Giovani più conservatori dei genitori sui temi etici

È curioso ciò che rivela uno studio dell’Università di Tilburg, circa il rapporto fra i giovani ed i temi etici, in modo particolare inizio e fine vita. Pare infatti che le persone di età compresa fra i 20 ed i 30 anni credano nei valori non negoziabili di più rispetto ai loro genitori. Ne parla un articolo di Dutch News.

È strano, perché siamo ormai fin troppo abituati a pensare che il progresso sociale consista nell’abbattere i paletti del passato. Ma siamo davvero sicuri che questo sarebbe un reale progresso? I giovani sembrano sfuggire a questa logica. Quita Muis, sociologa dell’Università di Tilburg, spiega che queste generazioni sono in cerca di nuovi valori, che si identificano con quelle del passato e le rievocano.

«Circa 7.000 olandesi fanno parte del progetto di ricerca, rispondendo a domande su questioni come l’aborto, l’eutanasia, il suicidio e l’omosessualità. La maggior parte di questo gruppo è ancora favorevole alla libera scelta in merito a tali questioni, ma i ricercatori hanno scoperto che i nati negli anni ’80 e ’90 sono molto più conservatori della cosiddetta generazione dei baby boomer.
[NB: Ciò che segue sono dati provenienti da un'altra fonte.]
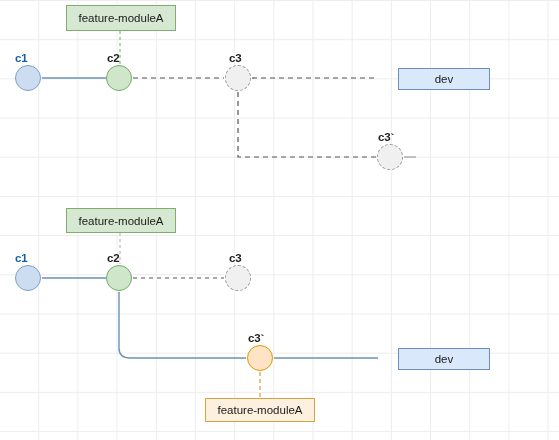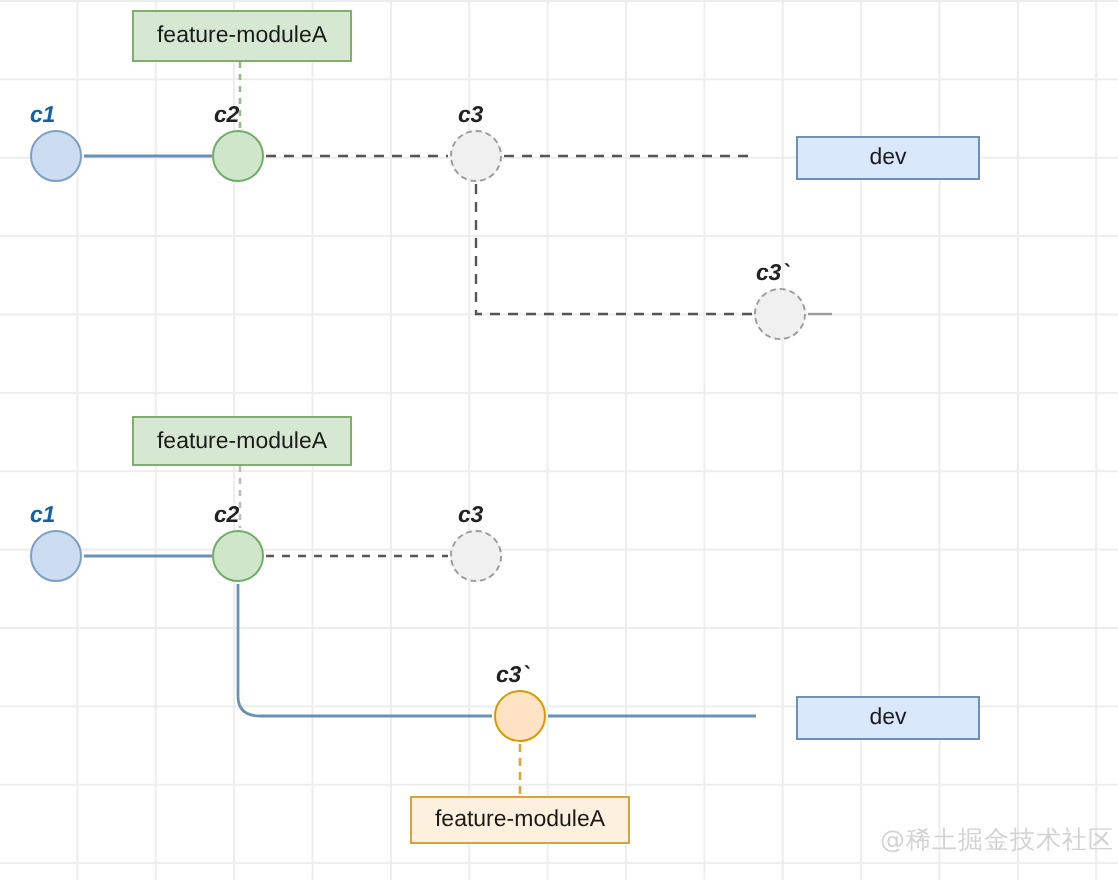--- a/index.html
+++ b/index.html
@@ -56,21 +56,20 @@
     background: #ffe3c4;
     border: 1.4px solid #d79b00;
   }
   .node-label {
     position: absolute;
     font-size: 11.5px;
     font-weight: bold;
     color: #222222;
     white-space: nowrap;
     letter-spacing: -0.1px;
-    font-style: italic;
   }
   .node-label.blue {
     color: #1260ad;
   }
   .box {
     position: absolute;
     box-sizing: border-box;
     display: flex;
     align-items: center;
     justify-content: center;
@@ -169,15 +168,14 @@
   <div class="node node-orange" style="left:247px; top:345px;"></div>
 
   <div class="box box-blue" style="left:378px; top:348px; width:92px; height:22px;">
     <span>dev</span>
   </div>
 
   <div class="box box-orange" style="left:205px; top:398px; width:110px; height:24px;">
     <span>feature-moduleA</span>
   </div>
 
-  <div class="watermark" style="left:440px; top:412px;">@稀土掘金技术社区</div>
 
 </div>
 
 </body></html>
Ad esempio, l’8,1% delle persone tra i 20 e l’11,5% dei 30 anni ritiene che l’aborto non sia mai giustificabile, rispetto al 7% degli over 40».

Dal canto suo, invece, la generazione precedente considerava aborto ed eutanasia proprio come conquiste sociali, obiettivi per cui lottare in nome del “diritto alla scelta”. E queste lotte a cosa hanno portato?

L’aborto volontario, oltre ad eliminare un bambino innocente, mette a serio rischio la salute fisica e psichica delle donne (come spiegavamo in un altro articolo): infezioni, emorragie, sepsi, cancro al seno e morte sono solo alcune delle possibili conseguenze (senza contare quelle di natura psicologica, fra cui depressione e tendenza suicidaria).

Inoltre, sono pochissime le donne che vengono debitamente informate da chi pratica aborti sui rischi che corrono, non venendo, quindi, messe in grado di scegliere in modo totalmente libero. Ancor meno sono quelle che vengono aiutate a trovare alternative. Quindi, cosa rimane loro del diritto alla scelta, in nome del quale è stato legalizzato l’aborto?

Stesso discorso per il fine vita. Con il testamento biologico è possibile chiedere di essere lasciati morire (in Italia) o di essere fatti morire attivamente (in altri Paesi) in determinate condizioni. Ma se, nel momento in cui esso viene applicato non si è più in grado di esprimersi e la propria volontà è cambiata, ci si dovrà rassegnare ad andare incontro alla morte nel più breve tempo possibile. Dov’è finito il diritto alla scelta?

Eutanasia e suicidio assistito, lì dove sono legali, mietono sempre più vittime. Le cure costano, ma la morte è gratis, offerta su un piatto d’argento. Un malato non si sentirà, dunque, costretto a chiedere la morte? Se un malato, disabile o sofferente viene fatto sentire un peso e privato dell’assistenza necessaria (oltre che del calore affettivo), è veramente libero di farsi fuori o non si sentirà, forse, un po’ in obbligo a togliersi di mezzo?

La verità è che non c’è più alcun diritto alla scelta, quando viene negato il diritto alla vita.

Evidentemente più giovani oggi stanno aprendo gli occhi sugli inganni dell’epoca del “Vietato vietare”. Pro Vita e Famiglia a quella falsa idea di avanguardia preferirà sempre un reale progresso che metta al centro la persona umana e i diritti dei più deboli.